543 patients were diagnosed with sarcoma in 2021. Sarcoma is cancer in connective and supporting tissue in the body and can occur in all locations and organs. Sarcomas are a heterogeneous group of mesenchymal tumors. They represent a main group of rare cancers in Europe, and make up approximately 1 % of all diagnosed cancers. There are many sub-diagnoses with large differences in aggressiveness and degree of malignancy. Soft tissue sarcomas are reported to account for 80-90 % of all sarcomas, with GIST being the largest histological subgroup. The rest are bone sarcomas.

Diagnosis and treatment of sarcoma is centralized at the four university hospitals, University Hospital North-Norway, St. Olav's Hospital, Haukeland University Hospital and Oslo University Hospital. There is a tradition of extensive collaboration across the health regions regarding the diagnosis and treatment of particularly difficult disease cases.

If bone sarcoma is suspected, patients should be referred to the multi-regional treatment service for surgery for bone sarcoma at Oslo University Hospital and Haukeland University Hospital. The patient must be referred without a prior biopsy. Most patients are referred to the sarcoma center after they have been examined at the local hospital, or at another department at the university hospital, and clinicians in Norway mainly follow given guidelines. For soft tissue sarcomas in the extremities and trunk, superficial tumors over 5 cm, all deep and otherwise cancer-suspected tumors must be referred for assessment at one of the four sarcoma centres.

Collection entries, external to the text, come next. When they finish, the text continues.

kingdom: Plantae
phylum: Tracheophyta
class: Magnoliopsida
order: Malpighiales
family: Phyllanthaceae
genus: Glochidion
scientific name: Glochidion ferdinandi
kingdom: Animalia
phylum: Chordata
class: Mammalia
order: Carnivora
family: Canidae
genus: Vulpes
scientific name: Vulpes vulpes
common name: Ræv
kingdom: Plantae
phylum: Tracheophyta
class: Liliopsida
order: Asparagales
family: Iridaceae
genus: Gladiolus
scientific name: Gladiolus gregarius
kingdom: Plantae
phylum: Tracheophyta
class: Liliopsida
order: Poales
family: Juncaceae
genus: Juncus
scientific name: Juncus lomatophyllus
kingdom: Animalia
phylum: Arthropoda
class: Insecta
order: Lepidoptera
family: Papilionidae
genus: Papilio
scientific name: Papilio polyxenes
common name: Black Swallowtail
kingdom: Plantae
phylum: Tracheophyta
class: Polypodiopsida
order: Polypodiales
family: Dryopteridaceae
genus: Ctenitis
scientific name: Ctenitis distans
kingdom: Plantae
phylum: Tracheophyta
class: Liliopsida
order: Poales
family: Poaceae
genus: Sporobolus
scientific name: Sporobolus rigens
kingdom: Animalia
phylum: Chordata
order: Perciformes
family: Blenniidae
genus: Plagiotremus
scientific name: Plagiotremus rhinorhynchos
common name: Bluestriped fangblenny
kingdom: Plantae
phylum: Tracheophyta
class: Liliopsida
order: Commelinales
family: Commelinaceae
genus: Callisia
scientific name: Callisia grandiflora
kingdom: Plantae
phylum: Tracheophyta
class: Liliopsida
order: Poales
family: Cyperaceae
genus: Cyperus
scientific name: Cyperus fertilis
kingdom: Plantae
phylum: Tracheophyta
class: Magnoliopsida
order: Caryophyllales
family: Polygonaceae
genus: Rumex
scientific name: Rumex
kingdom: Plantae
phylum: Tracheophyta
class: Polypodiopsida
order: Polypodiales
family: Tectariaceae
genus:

Most of these patients are referred to a sarcoma center after examination at a hospital. Around 9 % of these patients are referred after an open biopsy or surgery of the primary tumor has been carried out without prior agreement with the sarcoma centre.

The diagnosis is based on tissue or cell samples. Histological diagnosis of sarcoma is difficult and requires special expertise. All tissue samples with suspicion of sarcoma must be primary assessed or re-examined at one of the university hospitals. Immunohistochemical and molecular examinations will often be necessary to distinguish different tumor types from each other, and to be able to adapt the treatment for the patients.

Surgery is the main treatment for sarcomas, but in a smaller number of patients radiotherapy against the primary tumor can be given as a curative treatment option. The multi-regional treatment service for surgery for bone sarcoma is responsible for the surgical treatment of bone sarcoma. There is no formal centralization of surgical treatment of soft tissue sarcoma, but there is broad agreement in the professional community in Norway that treatment of soft tissue sarcoma should be centralized to the university hospitals that have established multidisciplinary teams (MDT) for sarcoma. The report shows that few patients with sarcoma receive their final surgical treatment outside a sarcoma centre.

5-year relative survival of sarcoma in Norway is at a good level compared with results reported internationally.

The coverage rate for diagnostic reports from the clinicians was 69.3 % in 2021. The reporting rate for the surgery reports was 66.3 %. None of these achieves a high level of reporting (≥80 %), and there are large differences between the various hospitals (see chap. 5.4.2). The work to establish good routines for reporting from the health service will be important in the future.